Poste Italiane si è trasformata in un laboratorio di veleno sociale, un ambiente saturo di
meschinità dove la competizione sfocia nel cinismo più brutale. È un luogo dove
l’opportunismo ha un prezzo altissimo: c’è chi sarebbe pronto a sacrificare qualsiasi cosa per
un avanzamento di carriera, un trasferimento o un mero favore personale. Queste
dinamiche, in particolare, trovano la loro massima espressione distruttiva nel settore del
recapito.
Quest’azienda è diventata, di fatto, un monumento alla codardia umana, un tratto che non
conosce distinzione di età. Chiunque abbia familiarità con questo ambiente o vi lavori lo
constata quotidianamente: l’uso sistematico dell’anonimato persino nelle banali richieste di
informazioni ne è la prova lampante.
Ma gli araldi della negatività sono coloro che, pur lamentandosi della situazione, trovano
sempre in qualcun altro il capro espiatorio per i propri fallimenti. Mosche cocchiere,
desiderose di vedere gli altri fallire per non sentirsi soli nella propria insoddisfazione,
trasformano ogni occasione in un pretesto per vomitare veleni e maldicenze, perfino contro
chi si adopera per il bene comune.
I principali artefici di questa metastasi aziendale sono i lavoratori a tempo indeterminato di
lungo corso. Con la stabilizzazione contrattuale, è come se avessero soffocato ogni senso di
umanità, dimenticando cosa significhi lavorare da precari. La maggior parte di loro sembra
aver rimosso la vera causa della propria stabilizzazione: non il merito o la competenza, ma
l’onda lunga dei ricorsi legali dei primi anni Duemila.

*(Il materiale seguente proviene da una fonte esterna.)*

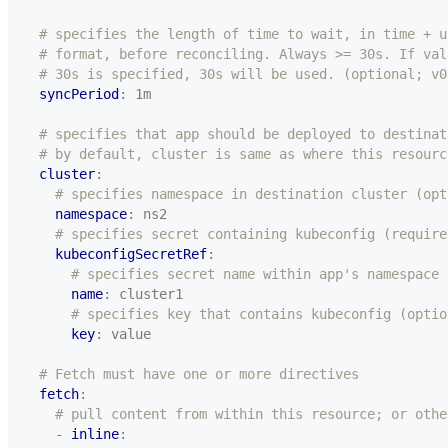
# specifies the length of time to wait, in time + u
# format, before reconciling. Always >= 30s. If val
# 30s is specified, 30s will be used. (optional; v0
syncPeriod
:
1m
# specifies that app should be deployed to destinat
# by default, cluster is same as where this resourc
cluster
:
# specifies namespace in destination cluster (opt
namespace
:
ns2
# specifies secret containing kubeconfig (require
kubeconfigSecretRef
:
# specifies secret name within app's namespace 
name
:
cluster1
# specifies key that contains kubeconfig (optio
key
:
value
# Fetch must have one or more directives
fetch
:
# pull content from within this resource; or othe
- 
inline
:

Ne è scaturita una classe lavorativa che non conosce il valore della conquista, né del posto
fisso né dei diritti, avendoli ottenuti con una facilità sostanziale. Questa mancanza di
consapevolezza del sacrificio spiega in gran parte perché gli scioperi in Poste Italiane
registrano una desolante e bassissima adesione, nonostante le condizioni lavorative,
specialmente nel settore del recapito, siano spesso scioccanti e inaccettabili. La stabilità
ottenuta senza sacrifici ha anestetizzato la capacità di lottare per i diritti. Tali dipendenti,
che per esperienza e sicurezza dovrebbero essere la guida, sono invece un dannoso
esempio.
Vedono nei migliaia di giovani precari la preda perfetta: una dinamica perversa dove i
“penultimi” sfruttano cinicamente gli “ultimi” per perpetuare una cultura dell’ignavia e
della sottomissione. Tale prassi torna drammaticamente comoda: il precario, accettando
condizioni al ribasso che non conoscono limiti, si spacca la schiena lavorando addirittura fino
a dodici ore al giorno, relegato nelle zone più difficili e al lavoro più sporco, con la sola e
incerta speranza di un futuro.
È in questo pantano di meschinità che chi possiede valori etici è destinato a soccombere.

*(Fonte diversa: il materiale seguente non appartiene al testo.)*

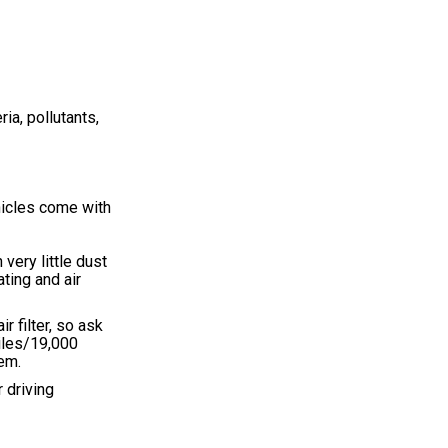
ia, pollutants,
ehicles come with
very little dust
ating and air
 filter, so ask
iles/19,000
tem.
r driving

L’onestà è una netta minoranza che non ha più la forza di curare un organismo ormai in
decomposizione; ogni tentativo di risanamento è vano. Il sindacato stesso, inevitabilmente,
si trova ad essere lo specchio di questo squilibrio: non è un caso che la tessera
predominante abbia un colore solo. Quando una fetta così grande dei lavoratori manifesta i
valori appena descritti, il riflesso si estende e contamina anche la dinamica della
rappresentanza.
Se il recapito è morto, non è stata una fatalità. È stato assassinato, lentamente e senza
rimorsi, dalla complicità e dal tradimento degli stessi uomini e donne che, per dovere e per
contratto, avrebbero dovuto difenderlo.